I don't know where to buy them online. I used to buy them from Laug's Cottages on the west bank at Grand Lake. The term "Laug's Jig" has now morphed to apply to just about any fly-like/synthetic maribou jig. I now buy mine from The Outdoorsman.


----------



## Fletch (Apr 10, 2004)

Thanks for the info WalleyeJones!


----------



## Bigun (Jun 20, 2006)

Ponds = Senko or soft jerk bait

Rivers = Rebel craw, tube, or rooster tail


----------



## fish4life (Jun 27, 2004)

My 2 go to baits when the bite is tough:

Texas rigged Wild thang jr tube w/ 1/8oz bullet weight

Lucky Craft RC0.5dd crankbait. $15.00 but well worth it
#5 shadraps are hard to beat as well.


----------



## riverKing (Jan 26, 2007)

#1 electricity 
#2 seine
#3 curlytail or clouser


----------



## BlueWater (Feb 13, 2005)

Seems like a lot of people really trust the curly tail grub. I know in the Spring it's the first thing I throw when I get to the river.

BlueWater


----------



## SConner (Mar 3, 2007)

Rebel Craw, Rebel Craw, and Rebel Craw


----------



## dddavis (Jul 9, 2007)

#1 purple plow jockey, #2 rebel craw


----------



## Ranger521 (May 18, 2006)

I cant believe you guys have never heard of the carolina rigged hula popper! I bet you've never fished a jitterbug on the bottom either!!!


----------



## BlueWater (Feb 13, 2005)

...but I can see how a weighted topwater bait would work. If you Carolina rig it the topwater bait it will ride just above the weeds. I am sure that will get you some strikes.

BlueWater


----------



## Fletch (Apr 10, 2004)

Ranger521 said:


> I cant believe you guys have never heard of the carolina rigged hula popper! I bet you've never fished a jitterbug on the bottom either!!!


Well, I've heard of rigging top waters carolina rig style, but it was at the cabin and if I remember correctly I think alcohol was involved :>)

Actually, I have tried this with a crank bait that normally ran about 1 foot deep. It was difficult to fish that way but I did catch a couple of fish in about 25 feet of water.

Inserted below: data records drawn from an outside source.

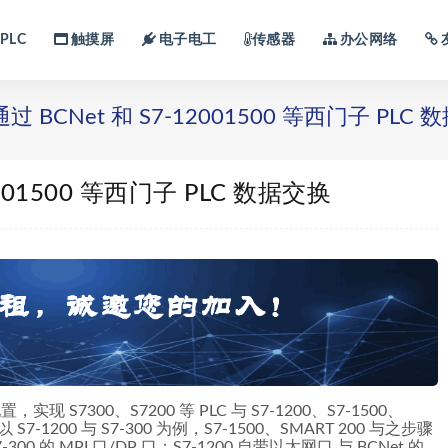
PLC
触摸屏
电子电工
传感器
办公网络
通过 BCNet 和 S7-12001500 等西门子 PLC
12001500 等西门子 PLC 数据交换
S7300、S7200 等 PLC 与 S7-1200、S7-1500、
S7-1200 与 S7-300 为例，S7-1500、SMART 200 与之步骤
300 的 MPI 口/DP 口；S7-1200 自带以太网口 与 BCNet 的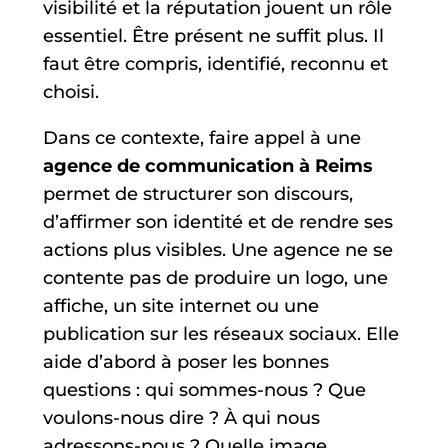
visibilité et la réputation jouent un rôle
essentiel. Être présent ne suffit plus. Il
faut être compris, identifié, reconnu et
choisi.
Dans ce contexte, faire appel à une
agence de communication à Reims
permet de structurer son discours,
d’affirmer son identité et de rendre ses
actions plus visibles. Une agence ne se
contente pas de produire un logo, une
affiche, un site internet ou une
publication sur les réseaux sociaux. Elle
aide d’abord à poser les bonnes
questions : qui sommes-nous ? Que
voulons-nous dire ? À qui nous
adressons-nous ? Quelle image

I have to go fishing with you Ranger521 !


----------



## auglaizewader (Aug 30, 2007)

#1 - by far 3" gulp curlytail minnow in chartreuse
#2 - watermelon tube with internal jighead hooked weedless 
#2 - floating rapala (firetiger or hot olive)


----------



## fieldlab (Mar 5, 2005)

Totally agree with you, but curious what colors/size works best for you given your target, season, environ., etc.... Since I love them so much, can't resist learning what I can. p.s. what do you think of those Strong versions? Thanks!


----------



## starinvestor (Mar 11, 2008)

Rapala Shadrap (Silver or White)
Bomber


----------



## WalIkng (Nov 28, 2007)

husky jerk, curly tail, Rebel Craw


----------



## JPfishing (Mar 13, 2008)

Being from florida I cannot help but use a 6-7" plastic worm (color depends on water clarity) with a bullet weight. 

A jig and craw rig is also killer when i fish for smallies. 

Nothing like live bait though


----------



## smokeyjoe (Jan 15, 2008)

3/16 black blue jig with a black blue #11 pork frog pork not plastic in ohio will catch more better fish...my other favorite is a rebel craw in the creeks and rivers


----------



## buzzing byrd (Feb 27, 2008)

1. Black and Blue chatter bait
2. chartreuse and white buzzbait
3. zara pup
4. mepps aglia
fly rod,
olive wooly bugger


----------



## shadesplace (Aug 27, 2004)

I prefer Gary Yamamoto Black 4" Swim tail grubs w/ a 3/16 - 1/4 ounce jig head. The more salt the better....Gary knows how to salt the lures......

ALso use the G.Y. creatures for bigger bass.....


----------



## 1badmthrfisher (Apr 4, 2005)

10" lizard


----------